# [AIM OF THE EXERCISE]
Write out the lines below word for word, keeping each one in its original order.

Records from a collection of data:
::::
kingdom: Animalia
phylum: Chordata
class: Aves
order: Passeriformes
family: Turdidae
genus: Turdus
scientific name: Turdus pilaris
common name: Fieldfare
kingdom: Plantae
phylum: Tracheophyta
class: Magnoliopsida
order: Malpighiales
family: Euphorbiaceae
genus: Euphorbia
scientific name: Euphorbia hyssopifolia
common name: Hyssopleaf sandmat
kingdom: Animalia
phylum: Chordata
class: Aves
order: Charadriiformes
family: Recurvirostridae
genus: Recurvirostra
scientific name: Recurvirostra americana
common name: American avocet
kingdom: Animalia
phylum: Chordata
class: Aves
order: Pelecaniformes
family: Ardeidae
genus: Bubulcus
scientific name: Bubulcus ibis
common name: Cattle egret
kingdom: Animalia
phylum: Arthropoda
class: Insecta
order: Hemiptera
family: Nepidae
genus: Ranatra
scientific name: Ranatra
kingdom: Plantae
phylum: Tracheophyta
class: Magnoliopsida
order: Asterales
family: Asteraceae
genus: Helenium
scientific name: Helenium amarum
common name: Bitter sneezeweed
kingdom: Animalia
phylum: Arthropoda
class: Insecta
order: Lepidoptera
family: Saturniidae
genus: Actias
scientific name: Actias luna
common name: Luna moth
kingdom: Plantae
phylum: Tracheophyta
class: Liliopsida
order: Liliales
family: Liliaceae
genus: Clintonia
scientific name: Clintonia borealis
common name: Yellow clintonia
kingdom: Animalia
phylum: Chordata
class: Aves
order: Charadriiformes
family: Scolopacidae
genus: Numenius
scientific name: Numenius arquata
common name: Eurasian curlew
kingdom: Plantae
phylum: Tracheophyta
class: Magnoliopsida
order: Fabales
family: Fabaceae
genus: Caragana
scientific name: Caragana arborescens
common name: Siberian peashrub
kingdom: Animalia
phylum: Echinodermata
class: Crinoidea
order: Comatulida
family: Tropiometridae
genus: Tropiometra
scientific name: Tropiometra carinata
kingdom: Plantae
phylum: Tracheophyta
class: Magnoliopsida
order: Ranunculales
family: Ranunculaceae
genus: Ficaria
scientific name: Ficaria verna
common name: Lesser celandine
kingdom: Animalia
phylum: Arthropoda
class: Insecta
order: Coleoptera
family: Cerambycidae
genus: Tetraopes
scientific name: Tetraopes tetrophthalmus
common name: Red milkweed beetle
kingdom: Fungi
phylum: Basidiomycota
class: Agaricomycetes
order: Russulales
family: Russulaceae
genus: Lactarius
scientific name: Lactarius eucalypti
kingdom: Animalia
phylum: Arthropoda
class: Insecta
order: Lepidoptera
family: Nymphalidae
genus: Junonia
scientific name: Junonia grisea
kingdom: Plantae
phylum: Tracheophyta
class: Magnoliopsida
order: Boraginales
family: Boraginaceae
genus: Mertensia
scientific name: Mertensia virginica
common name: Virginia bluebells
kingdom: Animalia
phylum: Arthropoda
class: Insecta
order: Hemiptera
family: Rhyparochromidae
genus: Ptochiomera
::::
# [FULL RESPONSE]
kingdom: Animalia
phylum: Chordata
class: Aves
order: Passeriformes
family: Turdidae
genus: Turdus
scientific name: Turdus pilaris
common name: Fieldfare
kingdom: Plantae
phylum: Tracheophyta
class: Magnoliopsida
order: Malpighiales
family: Euphorbiaceae
genus: Euphorbia
scientific name: Euphorbia hyssopifolia
common name: Hyssopleaf sandmat
kingdom: Animalia
phylum: Chordata
class: Aves
order: Charadriiformes
family: Recurvirostridae
genus: Recurvirostra
scientific name: Recurvirostra americana
common name: American avocet
kingdom: Animalia
phylum: Chordata
class: Aves
order: Pelecaniformes
family: Ardeidae
genus: Bubulcus
scientific name: Bubulcus ibis
common name: Cattle egret
kingdom: Animalia
phylum: Arthropoda
class: Insecta
order: Hemiptera
family: Nepidae
genus: Ranatra
scientific name: Ranatra
kingdom: Plantae
phylum: Tracheophyta
class: Magnoliopsida
order: Asterales
family: Asteraceae
genus: Helenium
scientific name: Helenium amarum
common name: Bitter sneezeweed
kingdom: Animalia
phylum: Arthropoda
class: Insecta
order: Lepidoptera
family: Saturniidae
genus: Actias
scientific name: Actias luna
common name: Luna moth
kingdom: Plantae
phylum: Tracheophyta
class: Liliopsida
order: Liliales
family: Liliaceae
genus: Clintonia
scientific name: Clintonia borealis
common name: Yellow clintonia
kingdom: Animalia
phylum: Chordata
class: Aves
order: Charadriiformes
family: Scolopacidae
genus: Numenius
scientific name: Numenius arquata
common name: Eurasian curlew
kingdom: Plantae
phylum: Tracheophyta
class: Magnoliopsida
order: Fabales
family: Fabaceae
genus: Caragana
scientific name: Caragana arborescens
common name: Siberian peashrub
kingdom: Animalia
phylum: Echinodermata
class: Crinoidea
order: Comatulida
family: Tropiometridae
genus: Tropiometra
scientific name: Tropiometra carinata
kingdom: Plantae
phylum: Tracheophyta
class: Magnoliopsida
order: Ranunculales
family: Ranunculaceae
genus: Ficaria
scientific name: Ficaria verna
common name: Lesser celandine
kingdom: Animalia
phylum: Arthropoda
class: Insecta
order: Coleoptera
family: Cerambycidae
genus: Tetraopes
scientific name: Tetraopes tetrophthalmus
common name: Red milkweed beetle
kingdom: Fungi
phylum: Basidiomycota
class: Agaricomycetes
order: Russulales
family: Russulaceae
genus: Lactarius
scientific name: Lactarius eucalypti
kingdom: Animalia
phylum: Arthropoda
class: Insecta
order: Lepidoptera
family: Nymphalidae
genus: Junonia
scientific name: Junonia grisea
kingdom: Plantae
phylum: Tracheophyta
class: Magnoliopsida
order: Boraginales
family: Boraginaceae
genus: Mertensia
scientific name: Mertensia virginica
common name: Virginia bluebells
kingdom: Animalia
phylum: Arthropoda
class: Insecta
order: Hemiptera
family: Rhyparochromidae
genus: Ptochiomera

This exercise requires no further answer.